Consigne 1
Relevez dans le texte sur les médias et leur scénario toutes les expressions désignant un jour par un numéro d'ordre.
------ Texte à lire ------
Par Liliane Messika
Au commencement…
Au commencement était le casting : d’un côté (le côté gauche), les bons, quoi qu’ils fassent, de l’autre (à droite), les méchants, quoi qu’ils fassent également.
Les médias virent que le casting était bon, qu’il leur permettait de vendre beaucoup de journaux et de se voir comme les présidents du bon goût lorsqu’ils se regardaient dans la glace en se rasant le matin.
Le deuxième jour, ils créèrent le scénario immuable et burinèrent dans le marbre les deux premiers commandements : jamais les pauvres et les faibles ne critiqueras et jamais les riches et les forts n’approuveras.
Ils virent que ce scénario s’accordait parfaitement avec leur casting et ils décidèrent que ce scénario était bon.
Le troisième jour, ils envisagèrent de séparer le bon grain de l’ivraie, mais cela impliquait de choisir des critères au regard desquels juger les actions des uns et des autres.
Ils virent que cela obligeait à des remises en question du casting et du scénario, ils en conclurent que ce n’était pas bon et ils jetèrent le bébé avec l’eau du bain.
A partir de ce moment, tout alla de travers, la réalité pointa le bout de son nez et les ventes chutèrent. Ce fut le déluge.
On réécrivit donc l’histoire.
Elle ne commençait plus avec Cro-Magnon, même plus avec Jésus-Christ, voire avec Mahomet.
Le premier jour devenait le 14 mai 1948, celui de la Katastroff, naqba en arabe, indépendance en hébreu.
Les médias eurent un peu de mal à faire comprendre pourquoi les bons, donc les pauvres, étaient ceux qui possédaient tout l’or noir de la planète, et pourquoi ils étaient les faibles, au nombre d’un milliard quatre cent millions, contre les forts, treize millions tout mouillés.
Mais comme les journalistes étaient les seuls à parler et à décider de qui ils invitaient à témoigner, ils réussirent tant bien que mal à limiter l’Histoire majuscule à sept décennies au lieu de sept millions d’années et à inverser les causes et les effets, de manière à clouer le bec aux tenants de la prise en compte des faits, des chiffres et du principe de réalité.
Pour autant, les événements devenaient de plus en plus difficiles à insérer de façon un tant soit peu crédible dans le sens du scénario.
------ Matériel de l'exercice ------
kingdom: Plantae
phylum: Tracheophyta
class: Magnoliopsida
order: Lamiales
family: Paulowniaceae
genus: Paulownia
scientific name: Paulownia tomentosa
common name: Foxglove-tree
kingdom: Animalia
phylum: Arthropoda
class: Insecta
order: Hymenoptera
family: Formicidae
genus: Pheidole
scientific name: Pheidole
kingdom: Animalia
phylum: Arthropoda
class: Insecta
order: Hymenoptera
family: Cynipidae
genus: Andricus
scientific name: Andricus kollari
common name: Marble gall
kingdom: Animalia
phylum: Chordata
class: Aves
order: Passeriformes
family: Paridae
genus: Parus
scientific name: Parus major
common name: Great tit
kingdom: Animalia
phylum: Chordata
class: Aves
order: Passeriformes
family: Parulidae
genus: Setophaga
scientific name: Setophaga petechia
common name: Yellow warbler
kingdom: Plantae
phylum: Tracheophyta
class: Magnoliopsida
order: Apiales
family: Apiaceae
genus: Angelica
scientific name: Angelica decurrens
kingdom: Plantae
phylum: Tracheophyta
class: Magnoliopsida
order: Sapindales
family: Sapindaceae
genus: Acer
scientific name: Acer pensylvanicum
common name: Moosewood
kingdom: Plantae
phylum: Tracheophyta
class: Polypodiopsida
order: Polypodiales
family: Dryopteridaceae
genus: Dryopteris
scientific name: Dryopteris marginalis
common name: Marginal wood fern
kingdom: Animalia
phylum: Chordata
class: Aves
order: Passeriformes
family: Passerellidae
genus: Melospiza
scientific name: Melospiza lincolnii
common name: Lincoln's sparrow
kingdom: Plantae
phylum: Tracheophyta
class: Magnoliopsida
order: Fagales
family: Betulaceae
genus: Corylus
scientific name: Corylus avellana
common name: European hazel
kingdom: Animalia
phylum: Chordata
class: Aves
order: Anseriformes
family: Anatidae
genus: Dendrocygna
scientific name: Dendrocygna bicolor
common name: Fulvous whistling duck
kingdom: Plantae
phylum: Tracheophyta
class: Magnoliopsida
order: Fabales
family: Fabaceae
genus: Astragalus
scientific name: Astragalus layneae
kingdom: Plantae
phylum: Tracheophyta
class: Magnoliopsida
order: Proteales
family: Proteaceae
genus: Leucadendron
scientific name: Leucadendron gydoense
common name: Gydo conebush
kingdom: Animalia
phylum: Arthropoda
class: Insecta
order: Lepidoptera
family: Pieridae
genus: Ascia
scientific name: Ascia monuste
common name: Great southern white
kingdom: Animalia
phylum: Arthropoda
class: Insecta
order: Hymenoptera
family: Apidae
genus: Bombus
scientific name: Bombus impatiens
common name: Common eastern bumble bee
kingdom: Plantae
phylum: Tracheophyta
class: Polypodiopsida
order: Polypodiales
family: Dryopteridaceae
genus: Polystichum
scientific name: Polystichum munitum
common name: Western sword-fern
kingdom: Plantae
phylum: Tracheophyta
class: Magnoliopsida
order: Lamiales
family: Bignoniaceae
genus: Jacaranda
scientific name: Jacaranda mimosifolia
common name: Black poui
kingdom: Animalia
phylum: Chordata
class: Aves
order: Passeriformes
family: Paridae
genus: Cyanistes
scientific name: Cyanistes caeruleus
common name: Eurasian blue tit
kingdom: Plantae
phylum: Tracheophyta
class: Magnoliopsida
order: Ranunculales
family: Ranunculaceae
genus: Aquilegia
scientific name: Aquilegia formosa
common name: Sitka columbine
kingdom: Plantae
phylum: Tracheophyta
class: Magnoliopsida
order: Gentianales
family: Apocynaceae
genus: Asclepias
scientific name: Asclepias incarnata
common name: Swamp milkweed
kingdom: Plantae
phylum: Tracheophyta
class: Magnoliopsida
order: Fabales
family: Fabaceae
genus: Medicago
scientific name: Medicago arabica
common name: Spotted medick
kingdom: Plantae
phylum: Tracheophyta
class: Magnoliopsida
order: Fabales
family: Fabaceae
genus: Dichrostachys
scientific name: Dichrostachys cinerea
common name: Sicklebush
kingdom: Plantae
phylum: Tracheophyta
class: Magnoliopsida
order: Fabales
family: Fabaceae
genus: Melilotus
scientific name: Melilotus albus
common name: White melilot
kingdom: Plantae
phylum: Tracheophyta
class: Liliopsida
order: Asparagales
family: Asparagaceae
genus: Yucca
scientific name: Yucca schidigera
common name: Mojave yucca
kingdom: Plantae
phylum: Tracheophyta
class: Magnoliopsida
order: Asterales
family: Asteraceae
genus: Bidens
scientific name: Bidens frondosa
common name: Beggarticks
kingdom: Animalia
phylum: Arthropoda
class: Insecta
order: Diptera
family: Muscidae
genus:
------
Consigne 2
Restituez sans la moindre modification les lignes de la liste, de celle qui contient « common name: Mojave yucca » jusqu'à la dernière ligne de la liste, ces deux lignes comprises.

Corrigé détaillé 1
Le deuxième jour
Le troisième jour
Le premier jour

Corrigé détaillé 2
common name: Mojave yucca
kingdom: Plantae
phylum: Tracheophyta
class: Magnoliopsida
order: Asterales
family: Asteraceae
genus: Bidens
scientific name: Bidens frondosa
common name: Beggarticks
kingdom: Animalia
phylum: Arthropoda
class: Insecta
order: Diptera
family: Muscidae
genus:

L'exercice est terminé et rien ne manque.